6. Using Facebook to compare yourself to others can make you envious, and then sad
It should come as a surprise to exactly zero regular users of Facebook that the social network can make you feel a little sad. But Mihir Patkar reports for MakeUseOf that behaviorists and social scientists are now narrowing down the root cause of “Facebook’s potential as a trigger for depressive symptoms.” A number of studies agree that boastful posts and the envy they engender are a major factor. People have the tendency to lie on the internet, and that makes us forget that others in our networks have their own problems and failures, too.
If you use Facebook to check up on how well everybody else is doing, you may feel envious, and then depressed. “Social comparison” is a crucial part of the equation. Multiple studies agree that it goes hand-in-hand with depressed feelings and time spent on Facebook. When you check up on the Facebook profile of someone you considered your peer, but then judge that they’re doing better than you, that also elicits envy. Even if you think you have a positive outlook, be aware that you’re probably comparing yourself to your friends, and realize that everybody is posting their most positive experiences and accomplishments.

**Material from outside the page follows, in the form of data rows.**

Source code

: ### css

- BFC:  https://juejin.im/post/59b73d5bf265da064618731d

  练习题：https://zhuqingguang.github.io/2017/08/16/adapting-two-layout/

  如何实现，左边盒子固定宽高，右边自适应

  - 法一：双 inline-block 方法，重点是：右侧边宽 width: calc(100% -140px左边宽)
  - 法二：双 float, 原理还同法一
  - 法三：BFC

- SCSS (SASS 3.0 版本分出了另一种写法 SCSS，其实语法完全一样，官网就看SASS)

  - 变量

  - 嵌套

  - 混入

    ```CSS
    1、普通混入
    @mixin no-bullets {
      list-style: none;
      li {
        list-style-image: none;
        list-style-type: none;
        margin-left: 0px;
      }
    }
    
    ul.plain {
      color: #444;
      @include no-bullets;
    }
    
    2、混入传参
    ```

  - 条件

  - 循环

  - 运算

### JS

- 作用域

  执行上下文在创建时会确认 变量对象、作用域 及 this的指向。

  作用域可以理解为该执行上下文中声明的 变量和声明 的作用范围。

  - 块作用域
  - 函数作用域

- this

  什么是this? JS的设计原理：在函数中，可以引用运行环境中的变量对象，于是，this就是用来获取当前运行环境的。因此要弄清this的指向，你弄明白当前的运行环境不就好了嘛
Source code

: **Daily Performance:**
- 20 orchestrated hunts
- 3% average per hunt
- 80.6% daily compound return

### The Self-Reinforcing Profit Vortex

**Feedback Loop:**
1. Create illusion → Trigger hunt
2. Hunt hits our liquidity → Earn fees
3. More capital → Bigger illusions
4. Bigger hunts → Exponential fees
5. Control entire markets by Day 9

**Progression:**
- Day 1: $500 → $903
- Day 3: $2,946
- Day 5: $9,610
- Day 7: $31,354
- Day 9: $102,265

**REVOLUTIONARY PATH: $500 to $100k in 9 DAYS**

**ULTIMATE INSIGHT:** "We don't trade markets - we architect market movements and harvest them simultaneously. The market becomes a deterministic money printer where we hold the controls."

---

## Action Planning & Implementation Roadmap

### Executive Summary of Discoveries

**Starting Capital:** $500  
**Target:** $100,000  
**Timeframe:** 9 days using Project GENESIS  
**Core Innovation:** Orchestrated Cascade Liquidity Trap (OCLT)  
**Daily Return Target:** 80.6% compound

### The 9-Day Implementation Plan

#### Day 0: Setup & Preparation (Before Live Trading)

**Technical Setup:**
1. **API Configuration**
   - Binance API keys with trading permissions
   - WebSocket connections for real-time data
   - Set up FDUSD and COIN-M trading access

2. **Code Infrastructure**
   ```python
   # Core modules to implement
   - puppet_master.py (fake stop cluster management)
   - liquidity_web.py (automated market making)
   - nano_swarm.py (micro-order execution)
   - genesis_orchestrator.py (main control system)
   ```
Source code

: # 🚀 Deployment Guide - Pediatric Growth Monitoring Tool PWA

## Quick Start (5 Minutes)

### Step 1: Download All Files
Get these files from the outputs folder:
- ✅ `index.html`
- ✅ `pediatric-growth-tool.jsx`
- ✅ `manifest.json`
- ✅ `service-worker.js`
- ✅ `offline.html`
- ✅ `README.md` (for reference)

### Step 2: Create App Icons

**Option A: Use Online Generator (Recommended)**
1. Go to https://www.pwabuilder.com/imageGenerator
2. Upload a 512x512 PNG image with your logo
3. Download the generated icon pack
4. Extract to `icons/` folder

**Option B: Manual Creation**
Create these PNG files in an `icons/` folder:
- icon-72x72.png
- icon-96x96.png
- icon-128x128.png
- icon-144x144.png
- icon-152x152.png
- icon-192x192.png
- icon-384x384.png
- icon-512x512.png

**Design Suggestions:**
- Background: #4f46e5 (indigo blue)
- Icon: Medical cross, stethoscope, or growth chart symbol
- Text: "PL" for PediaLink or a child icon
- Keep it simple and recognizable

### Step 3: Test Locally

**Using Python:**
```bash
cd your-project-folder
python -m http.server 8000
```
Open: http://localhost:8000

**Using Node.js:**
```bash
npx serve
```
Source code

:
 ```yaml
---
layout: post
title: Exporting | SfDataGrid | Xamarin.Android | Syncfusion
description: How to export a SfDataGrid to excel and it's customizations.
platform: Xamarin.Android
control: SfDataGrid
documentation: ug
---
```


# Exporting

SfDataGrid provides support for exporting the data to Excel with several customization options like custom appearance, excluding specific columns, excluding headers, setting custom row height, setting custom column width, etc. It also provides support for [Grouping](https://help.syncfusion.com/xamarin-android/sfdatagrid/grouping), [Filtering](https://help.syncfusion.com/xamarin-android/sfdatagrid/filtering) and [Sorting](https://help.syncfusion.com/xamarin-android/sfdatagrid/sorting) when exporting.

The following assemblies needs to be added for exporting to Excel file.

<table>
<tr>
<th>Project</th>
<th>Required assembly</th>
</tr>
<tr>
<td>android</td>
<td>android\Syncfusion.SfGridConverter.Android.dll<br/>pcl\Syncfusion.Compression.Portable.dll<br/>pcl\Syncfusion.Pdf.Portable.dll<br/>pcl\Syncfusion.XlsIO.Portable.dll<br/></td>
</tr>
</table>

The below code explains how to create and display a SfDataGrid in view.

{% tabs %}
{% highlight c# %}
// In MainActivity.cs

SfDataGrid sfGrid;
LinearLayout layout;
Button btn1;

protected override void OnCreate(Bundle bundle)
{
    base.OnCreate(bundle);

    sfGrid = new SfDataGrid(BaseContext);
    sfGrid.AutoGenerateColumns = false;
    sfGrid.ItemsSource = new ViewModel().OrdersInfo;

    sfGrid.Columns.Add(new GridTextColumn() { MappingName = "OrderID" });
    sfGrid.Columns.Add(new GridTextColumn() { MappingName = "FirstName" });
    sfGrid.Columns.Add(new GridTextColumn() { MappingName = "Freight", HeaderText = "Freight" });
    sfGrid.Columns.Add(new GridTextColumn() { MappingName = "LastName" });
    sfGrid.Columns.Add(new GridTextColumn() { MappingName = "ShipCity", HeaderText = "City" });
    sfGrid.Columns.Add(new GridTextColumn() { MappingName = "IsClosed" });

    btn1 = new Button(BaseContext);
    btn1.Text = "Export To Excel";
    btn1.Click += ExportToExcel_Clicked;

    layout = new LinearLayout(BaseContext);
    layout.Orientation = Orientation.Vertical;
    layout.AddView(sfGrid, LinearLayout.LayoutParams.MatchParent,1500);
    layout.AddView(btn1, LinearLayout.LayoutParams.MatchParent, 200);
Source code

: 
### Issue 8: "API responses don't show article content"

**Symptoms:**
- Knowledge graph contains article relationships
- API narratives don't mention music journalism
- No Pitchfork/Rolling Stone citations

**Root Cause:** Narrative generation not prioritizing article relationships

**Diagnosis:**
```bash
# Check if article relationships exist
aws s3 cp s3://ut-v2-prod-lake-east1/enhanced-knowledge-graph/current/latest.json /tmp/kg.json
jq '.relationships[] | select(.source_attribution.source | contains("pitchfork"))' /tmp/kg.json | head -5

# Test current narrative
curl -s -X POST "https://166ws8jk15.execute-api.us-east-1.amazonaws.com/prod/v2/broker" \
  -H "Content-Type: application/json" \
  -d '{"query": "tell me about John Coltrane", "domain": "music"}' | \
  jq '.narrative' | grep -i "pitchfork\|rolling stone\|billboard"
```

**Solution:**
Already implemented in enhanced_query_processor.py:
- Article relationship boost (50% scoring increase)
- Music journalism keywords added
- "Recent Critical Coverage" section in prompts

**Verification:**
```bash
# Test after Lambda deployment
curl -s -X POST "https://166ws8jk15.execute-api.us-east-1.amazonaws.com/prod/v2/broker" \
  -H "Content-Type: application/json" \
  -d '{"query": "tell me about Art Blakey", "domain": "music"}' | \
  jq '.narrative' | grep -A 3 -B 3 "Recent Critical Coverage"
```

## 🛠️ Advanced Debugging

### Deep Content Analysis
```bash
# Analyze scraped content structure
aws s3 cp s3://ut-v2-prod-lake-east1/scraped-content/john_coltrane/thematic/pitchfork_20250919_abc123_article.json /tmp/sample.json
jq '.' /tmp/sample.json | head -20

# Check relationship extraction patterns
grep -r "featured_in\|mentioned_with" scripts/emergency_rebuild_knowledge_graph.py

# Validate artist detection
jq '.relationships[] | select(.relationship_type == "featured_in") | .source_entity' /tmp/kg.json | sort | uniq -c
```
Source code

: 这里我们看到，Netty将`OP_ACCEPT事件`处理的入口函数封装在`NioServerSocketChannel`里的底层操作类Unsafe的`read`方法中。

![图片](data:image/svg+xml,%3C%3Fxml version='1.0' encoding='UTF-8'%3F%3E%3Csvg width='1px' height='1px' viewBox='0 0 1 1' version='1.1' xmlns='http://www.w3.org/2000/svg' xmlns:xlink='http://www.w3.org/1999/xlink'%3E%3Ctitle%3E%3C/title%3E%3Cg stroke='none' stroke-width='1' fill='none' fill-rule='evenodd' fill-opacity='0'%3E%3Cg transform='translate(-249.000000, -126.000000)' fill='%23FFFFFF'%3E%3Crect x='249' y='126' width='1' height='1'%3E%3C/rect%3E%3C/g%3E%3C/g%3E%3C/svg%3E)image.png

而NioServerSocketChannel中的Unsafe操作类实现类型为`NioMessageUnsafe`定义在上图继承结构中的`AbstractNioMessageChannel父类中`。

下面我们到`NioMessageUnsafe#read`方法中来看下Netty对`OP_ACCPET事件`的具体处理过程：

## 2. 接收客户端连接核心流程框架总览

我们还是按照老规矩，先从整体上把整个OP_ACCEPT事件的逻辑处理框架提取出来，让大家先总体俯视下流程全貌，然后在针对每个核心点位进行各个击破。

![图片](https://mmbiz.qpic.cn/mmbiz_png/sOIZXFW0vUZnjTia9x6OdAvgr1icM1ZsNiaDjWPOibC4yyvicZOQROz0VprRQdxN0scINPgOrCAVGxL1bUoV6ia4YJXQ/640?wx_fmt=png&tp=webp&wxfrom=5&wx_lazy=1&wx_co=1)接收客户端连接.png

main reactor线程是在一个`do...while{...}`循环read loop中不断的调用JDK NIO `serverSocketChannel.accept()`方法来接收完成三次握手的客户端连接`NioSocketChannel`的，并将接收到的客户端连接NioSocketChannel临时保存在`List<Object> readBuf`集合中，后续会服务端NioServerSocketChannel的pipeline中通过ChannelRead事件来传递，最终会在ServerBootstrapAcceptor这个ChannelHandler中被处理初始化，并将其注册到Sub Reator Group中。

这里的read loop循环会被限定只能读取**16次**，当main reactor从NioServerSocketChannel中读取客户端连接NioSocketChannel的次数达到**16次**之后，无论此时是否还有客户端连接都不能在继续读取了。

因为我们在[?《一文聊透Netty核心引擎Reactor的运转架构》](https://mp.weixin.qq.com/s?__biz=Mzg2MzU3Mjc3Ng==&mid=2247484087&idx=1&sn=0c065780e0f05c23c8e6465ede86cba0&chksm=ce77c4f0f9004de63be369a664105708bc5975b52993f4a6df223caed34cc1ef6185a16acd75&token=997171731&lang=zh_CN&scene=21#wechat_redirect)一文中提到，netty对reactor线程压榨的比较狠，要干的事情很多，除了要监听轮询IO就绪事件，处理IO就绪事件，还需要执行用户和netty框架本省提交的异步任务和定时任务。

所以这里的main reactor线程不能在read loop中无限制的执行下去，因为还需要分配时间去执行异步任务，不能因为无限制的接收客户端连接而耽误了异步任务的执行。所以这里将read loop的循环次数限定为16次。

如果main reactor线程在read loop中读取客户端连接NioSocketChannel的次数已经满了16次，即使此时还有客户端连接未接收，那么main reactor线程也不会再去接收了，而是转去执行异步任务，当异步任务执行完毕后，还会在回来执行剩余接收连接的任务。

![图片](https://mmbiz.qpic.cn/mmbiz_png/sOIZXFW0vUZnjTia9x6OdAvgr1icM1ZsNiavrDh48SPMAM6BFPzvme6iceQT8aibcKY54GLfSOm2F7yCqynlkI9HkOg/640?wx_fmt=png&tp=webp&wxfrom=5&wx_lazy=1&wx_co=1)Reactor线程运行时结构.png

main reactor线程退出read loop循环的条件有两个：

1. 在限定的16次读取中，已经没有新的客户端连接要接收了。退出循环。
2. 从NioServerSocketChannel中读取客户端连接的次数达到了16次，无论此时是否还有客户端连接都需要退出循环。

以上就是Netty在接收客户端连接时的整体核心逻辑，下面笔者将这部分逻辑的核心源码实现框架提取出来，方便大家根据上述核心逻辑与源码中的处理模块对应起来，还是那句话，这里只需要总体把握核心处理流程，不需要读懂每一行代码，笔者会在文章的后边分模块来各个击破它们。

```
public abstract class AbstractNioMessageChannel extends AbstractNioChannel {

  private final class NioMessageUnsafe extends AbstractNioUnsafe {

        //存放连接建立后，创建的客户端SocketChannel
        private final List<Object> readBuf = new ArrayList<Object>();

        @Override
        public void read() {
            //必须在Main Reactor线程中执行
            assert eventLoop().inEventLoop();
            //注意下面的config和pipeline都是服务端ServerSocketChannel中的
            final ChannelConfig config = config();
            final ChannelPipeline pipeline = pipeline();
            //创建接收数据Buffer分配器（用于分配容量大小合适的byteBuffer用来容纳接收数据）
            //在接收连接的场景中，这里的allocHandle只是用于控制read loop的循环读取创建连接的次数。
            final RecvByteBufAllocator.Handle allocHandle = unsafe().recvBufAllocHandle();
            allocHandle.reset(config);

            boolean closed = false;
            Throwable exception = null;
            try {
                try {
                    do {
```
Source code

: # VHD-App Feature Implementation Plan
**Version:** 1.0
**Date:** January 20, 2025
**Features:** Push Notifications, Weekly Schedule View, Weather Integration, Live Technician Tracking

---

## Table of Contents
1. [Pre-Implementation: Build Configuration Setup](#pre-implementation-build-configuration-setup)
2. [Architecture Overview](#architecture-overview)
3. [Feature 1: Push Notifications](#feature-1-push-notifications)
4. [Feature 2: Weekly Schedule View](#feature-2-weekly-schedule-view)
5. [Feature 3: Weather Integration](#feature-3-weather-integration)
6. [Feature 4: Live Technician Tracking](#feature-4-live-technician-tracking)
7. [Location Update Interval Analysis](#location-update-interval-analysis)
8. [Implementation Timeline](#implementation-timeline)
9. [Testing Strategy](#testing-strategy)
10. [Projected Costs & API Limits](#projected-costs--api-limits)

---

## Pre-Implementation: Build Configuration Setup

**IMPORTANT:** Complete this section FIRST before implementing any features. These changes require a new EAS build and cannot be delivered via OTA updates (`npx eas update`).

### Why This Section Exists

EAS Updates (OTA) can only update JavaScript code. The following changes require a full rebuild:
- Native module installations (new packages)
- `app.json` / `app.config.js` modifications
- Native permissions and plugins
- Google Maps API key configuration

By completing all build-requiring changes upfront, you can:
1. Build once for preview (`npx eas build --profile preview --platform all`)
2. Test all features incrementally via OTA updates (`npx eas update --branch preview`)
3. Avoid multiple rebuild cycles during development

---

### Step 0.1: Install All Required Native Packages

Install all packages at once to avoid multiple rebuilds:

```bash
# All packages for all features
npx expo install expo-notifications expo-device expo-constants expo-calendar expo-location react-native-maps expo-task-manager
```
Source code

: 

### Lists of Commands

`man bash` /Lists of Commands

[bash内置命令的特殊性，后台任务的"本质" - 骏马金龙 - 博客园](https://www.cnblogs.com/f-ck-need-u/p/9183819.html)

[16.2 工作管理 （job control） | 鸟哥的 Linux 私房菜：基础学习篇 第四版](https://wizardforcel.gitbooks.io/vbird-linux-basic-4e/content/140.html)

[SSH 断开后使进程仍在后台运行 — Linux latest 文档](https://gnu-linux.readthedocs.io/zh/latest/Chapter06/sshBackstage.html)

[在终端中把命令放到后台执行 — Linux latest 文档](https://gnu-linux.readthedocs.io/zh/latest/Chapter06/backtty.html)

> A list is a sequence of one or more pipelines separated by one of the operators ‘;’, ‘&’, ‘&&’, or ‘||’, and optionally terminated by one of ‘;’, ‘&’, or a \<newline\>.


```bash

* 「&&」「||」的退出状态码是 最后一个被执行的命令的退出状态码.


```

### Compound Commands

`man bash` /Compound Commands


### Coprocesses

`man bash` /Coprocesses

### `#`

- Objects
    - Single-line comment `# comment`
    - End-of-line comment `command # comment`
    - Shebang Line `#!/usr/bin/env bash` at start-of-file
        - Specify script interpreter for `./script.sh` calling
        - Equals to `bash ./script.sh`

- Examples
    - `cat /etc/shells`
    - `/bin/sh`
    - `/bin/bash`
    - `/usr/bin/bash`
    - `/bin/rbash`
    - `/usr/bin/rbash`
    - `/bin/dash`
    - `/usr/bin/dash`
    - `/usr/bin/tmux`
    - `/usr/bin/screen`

7. Your internet usage may change when you’re depressed — which may just reinforce the same patterns of behavior
Research on how your internet usage changes when you’re depressed may not explain why the internet is making you sad, but it does provide some interesting insight into how you may use the internet when you’re depressed. Sriram Chellappan and Raghavendra Kotikalapudi reported for The New York Times that according to their research, people “who showed signs of depression tended to use the Internet differently from those who showed no symptoms of depression.” People who were depressed were more likely to download movie and music files. They tended to engage in very high email usage (which coincides with research showing that frequent email checking may relate to high levels of anxiety).
Additionally, they tended to frequently switch among applications, which could indicate difficulty concentrating (which is a depressive symptom in itself). Other characteristic features of depressive internet behavior included increased amounts of video watching, gaming, and chatting. Avoiding internet-related activities that are correlated with depression likely won’t make you happier. But the study does make you realize that turning to the internet probably isn’t helping you deal with your mood, whether you’re depressed or are just having an off day.
8. The internet may make you sad, but it can also improve your mood — at least for a little while
Chris Morris-Lent for Gawker makes an elegant case for the many ways in which the internet causes depression. He explains, “The internet is a miserable place, and, as always, it raises questions: If our fictional selves are worse, why do we bother participating at all? And what kind of person is at his finest when staring at a screen?” But in exploring the ways in which consuming and creating content on the internet will make you sad, he ultimately comes to this conclusion: “The internet creates the symptoms of depression, but it can also treat them.”
Morris-Lent posits, “Games, health, finance, news, and commercial articles together can deaden depression almost as much as they bring it about. I lived that reality for two and a half years, while on antidepressants. The internet is depressing, but it is also antidepressing.” Ultimately, preserving and protecting your mental health would likely be easier without the internet to contend with. But where would the fun be in that?